Page.
A senior legislative reporter who covered Turkey’s main opposition party for years have been behind bars for 442 days in İstanbul’s notorious Silivri Prison over tweet messages that the government considered as acts of terrorism.
Among the evidence purportedly cited as proof of crime and terrorism by the government includes lines from the 13th Century poet Mawlana Jalal ad-Din Muhammad Rumi who talked about a divine love. In a more bizarre twist, the prosecutor also included anti-coup messages written by the reporter on Twitter as an evidence of crime as well.
Habib Güler, 39-year old reporter of Kurdish descent, have extensively written on the work of the Turkish Parliament for Zaman, Turkey’s one-time largest daily before the government unlawfully seized it on March 2016. He had published exclusive scoops while covering the main opposition Republican Peoples’ Party (CHP) as well as the pro-Kurdish Peoples’ Democratic Party (HDP).
Güler’s passion in the journalism has roots from his college years when he attended journalism school in Selçuk University in central province Konya. He started working as a local reported in the same province when he got graduated from the university. When he stood out with his work, his editors at Zaman assigned him to the bureau in Turkish capital Ankara. That is when he started chasing after political parties, following campaign trails and interviewing senior political leaders. He made a name for himself as political reporter when he was assigned exclusively in covering the CHP.
When the government took over his paper in March 2016, he was covering the pro-Kurdish HDP. He was among that were fired immediately because of his years of covering the opposition parties. He continued working for a national daily Yarına Bakış that was launched by journalists who were dismissed from Zaman after the government takeover. That daily was shut down after the failed coup bid of July 15, 2016, leaving Güler unemployed for the second time in four months.
His saga is far from over though. His home in Ankara was raided by police on July 25, 2016 and detained on the spot. It was part of the largest detention sweep targeting independent and critical journalists as the government issued detention orders for 42 journalists in a single day. Four days later he was formally arrested on farcical terror charges and placed in the Silivri Prison. He had to languish behind bars for seven months to learn what the charges are and what evidence the government has against him when Turkish prosecutor Murat Çağlak finally filed the indictment with the court.

Supplied information.
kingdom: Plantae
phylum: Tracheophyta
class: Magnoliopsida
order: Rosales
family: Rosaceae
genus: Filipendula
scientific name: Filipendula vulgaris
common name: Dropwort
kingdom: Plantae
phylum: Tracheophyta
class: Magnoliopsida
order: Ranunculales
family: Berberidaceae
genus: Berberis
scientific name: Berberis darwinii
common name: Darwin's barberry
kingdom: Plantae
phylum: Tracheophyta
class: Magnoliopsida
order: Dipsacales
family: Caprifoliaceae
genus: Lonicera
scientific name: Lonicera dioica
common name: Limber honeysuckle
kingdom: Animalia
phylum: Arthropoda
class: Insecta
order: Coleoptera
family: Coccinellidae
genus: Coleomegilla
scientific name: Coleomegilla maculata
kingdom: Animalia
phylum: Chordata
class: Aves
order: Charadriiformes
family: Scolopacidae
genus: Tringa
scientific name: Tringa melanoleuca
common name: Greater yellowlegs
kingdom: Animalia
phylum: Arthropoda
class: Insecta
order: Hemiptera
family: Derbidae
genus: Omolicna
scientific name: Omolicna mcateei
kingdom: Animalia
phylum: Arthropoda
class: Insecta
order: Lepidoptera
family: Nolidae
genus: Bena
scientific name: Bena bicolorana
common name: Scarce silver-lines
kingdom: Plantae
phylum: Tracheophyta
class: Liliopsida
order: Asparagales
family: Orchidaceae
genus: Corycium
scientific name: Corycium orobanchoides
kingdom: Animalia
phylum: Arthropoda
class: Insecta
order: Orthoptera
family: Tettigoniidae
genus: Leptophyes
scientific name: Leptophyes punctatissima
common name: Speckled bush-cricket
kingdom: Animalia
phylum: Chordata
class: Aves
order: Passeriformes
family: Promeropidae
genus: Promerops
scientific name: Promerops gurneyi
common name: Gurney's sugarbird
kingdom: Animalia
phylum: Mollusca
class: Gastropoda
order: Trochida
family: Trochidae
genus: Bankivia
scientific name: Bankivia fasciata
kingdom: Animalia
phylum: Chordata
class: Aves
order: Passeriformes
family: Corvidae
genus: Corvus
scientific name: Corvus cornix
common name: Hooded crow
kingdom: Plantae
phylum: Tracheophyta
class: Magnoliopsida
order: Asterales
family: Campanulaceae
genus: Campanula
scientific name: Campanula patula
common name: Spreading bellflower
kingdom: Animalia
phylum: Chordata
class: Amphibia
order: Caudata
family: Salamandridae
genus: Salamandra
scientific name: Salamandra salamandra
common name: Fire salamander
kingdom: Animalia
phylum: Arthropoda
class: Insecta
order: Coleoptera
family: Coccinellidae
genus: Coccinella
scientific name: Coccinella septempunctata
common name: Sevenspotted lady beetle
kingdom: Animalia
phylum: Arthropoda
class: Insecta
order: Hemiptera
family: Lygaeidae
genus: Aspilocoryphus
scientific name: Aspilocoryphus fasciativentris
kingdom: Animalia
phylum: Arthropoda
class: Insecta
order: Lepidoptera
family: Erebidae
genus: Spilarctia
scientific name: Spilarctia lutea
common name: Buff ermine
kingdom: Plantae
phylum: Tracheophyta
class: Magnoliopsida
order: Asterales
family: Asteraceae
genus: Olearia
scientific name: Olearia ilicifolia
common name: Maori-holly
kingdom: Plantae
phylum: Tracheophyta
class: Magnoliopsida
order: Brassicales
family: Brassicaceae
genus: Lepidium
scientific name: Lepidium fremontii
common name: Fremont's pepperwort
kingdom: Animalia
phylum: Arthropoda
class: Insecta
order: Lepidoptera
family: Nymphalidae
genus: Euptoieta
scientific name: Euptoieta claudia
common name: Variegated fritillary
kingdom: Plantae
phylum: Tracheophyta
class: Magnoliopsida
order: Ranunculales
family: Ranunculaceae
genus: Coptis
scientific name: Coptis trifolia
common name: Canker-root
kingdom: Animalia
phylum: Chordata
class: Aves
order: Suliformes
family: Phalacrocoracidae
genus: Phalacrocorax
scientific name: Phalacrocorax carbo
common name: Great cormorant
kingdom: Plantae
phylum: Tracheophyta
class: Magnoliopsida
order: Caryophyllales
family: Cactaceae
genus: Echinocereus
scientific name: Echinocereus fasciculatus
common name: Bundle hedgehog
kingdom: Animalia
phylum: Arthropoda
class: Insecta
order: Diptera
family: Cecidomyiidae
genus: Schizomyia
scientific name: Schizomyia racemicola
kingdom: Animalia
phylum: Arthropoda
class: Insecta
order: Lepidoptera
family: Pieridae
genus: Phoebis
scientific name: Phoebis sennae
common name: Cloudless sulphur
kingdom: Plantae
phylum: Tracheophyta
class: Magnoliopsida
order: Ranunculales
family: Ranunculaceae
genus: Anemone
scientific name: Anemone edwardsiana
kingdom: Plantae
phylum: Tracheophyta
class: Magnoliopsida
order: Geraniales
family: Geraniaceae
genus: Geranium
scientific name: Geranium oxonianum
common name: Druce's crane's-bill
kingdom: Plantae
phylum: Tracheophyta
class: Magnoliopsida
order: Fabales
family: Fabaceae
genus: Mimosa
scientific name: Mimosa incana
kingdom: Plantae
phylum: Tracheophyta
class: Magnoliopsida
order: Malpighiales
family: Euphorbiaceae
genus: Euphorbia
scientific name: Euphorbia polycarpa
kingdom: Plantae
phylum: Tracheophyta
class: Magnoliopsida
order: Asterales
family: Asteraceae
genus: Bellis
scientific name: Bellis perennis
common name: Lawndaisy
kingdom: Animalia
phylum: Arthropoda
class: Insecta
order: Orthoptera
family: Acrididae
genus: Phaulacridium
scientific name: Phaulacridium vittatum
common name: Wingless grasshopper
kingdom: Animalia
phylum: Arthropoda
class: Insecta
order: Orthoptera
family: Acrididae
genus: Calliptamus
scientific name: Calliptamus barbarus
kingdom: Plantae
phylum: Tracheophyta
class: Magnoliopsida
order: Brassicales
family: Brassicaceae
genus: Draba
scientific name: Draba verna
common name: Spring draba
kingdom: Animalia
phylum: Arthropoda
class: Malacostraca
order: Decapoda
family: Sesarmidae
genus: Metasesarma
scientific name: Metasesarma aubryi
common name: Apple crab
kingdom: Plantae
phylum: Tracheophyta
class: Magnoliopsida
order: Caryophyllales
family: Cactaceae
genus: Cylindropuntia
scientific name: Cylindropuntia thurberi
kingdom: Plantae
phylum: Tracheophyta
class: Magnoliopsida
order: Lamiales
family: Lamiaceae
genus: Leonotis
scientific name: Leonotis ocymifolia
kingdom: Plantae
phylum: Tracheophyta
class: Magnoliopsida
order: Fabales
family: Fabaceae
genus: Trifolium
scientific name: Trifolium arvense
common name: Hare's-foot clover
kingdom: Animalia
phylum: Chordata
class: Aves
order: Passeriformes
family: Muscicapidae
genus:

Objective. Extend the article above about reporter Habib Güler's imprisonment, picking up right after its last sentence.

Task result.
He was basically accused of reporting about the opposition parties even after his dismissal from the Zaman newspaper and that was enough for him to be charged as ‘terrorist.’ He is facing possible up to 15 years jail time if he got convicted. The physical criminal evidence collected from his home during the raid included a photo album of the main opposition party CHP lawmakers who were elected to represent their constituencies in Turkish Parliament. Another evidence listed by the prosecutor is a 59-page document showing Güler’s working hours at the newspaper which was part of a dossier the journalist prepared to file a civil lawsuit against the government trustees who dismissed him without a compensation and severance payments.
His laptop, mobile phone, voice recorder and flash drives were also included into evidence against him. Two books authored by Fethullah Gülen, a Turkish Islamic scholar who is major critic of Turkish autocratic President Recep Tayyip Erdogan, were found in his library and classified as criminal evidence. A book written by investigative journalist Mehmet Baransu, another jailed journalist, was also found in the bookshelf and prosecutor listed the possession of that book as evidence of terror.
Perhaps then most absurd evidence is the inclusion of journalist’s messages on microblogging web site Twitter by the prosecutor. For example, a tweet message in 2015 that referred teachings of Jalal ad-Din Muhammad or Rumi, a poet and Sufi master, at the anniversary of his death, reads “Today is the ultimate union day. Şeb-i Aruz (or night of union) time. Rumi met his Lord at this day. Everyone is to be best remembered with his lover on every #December17.”
The prosecutor interpreted the message of Rumi as criticism of the government because the date coincided with Turkey’s biggest corruption investigation dated on December 17, 2013. The graft probe incriminated key government ministers and members of the Erdoğan family in taking bribes from Iranian gold dealer who violated sanction regime on Iran.
Another Tweet message, written by Güler on the anniversary of the May 27, 1960 military coup that ousted the elected government in Turkey. The journalist wrote that “At the 56th anniversary of the 27 May coup, we condemn all putschists, oppressors and those who pervert the course of justice and go corrupt.”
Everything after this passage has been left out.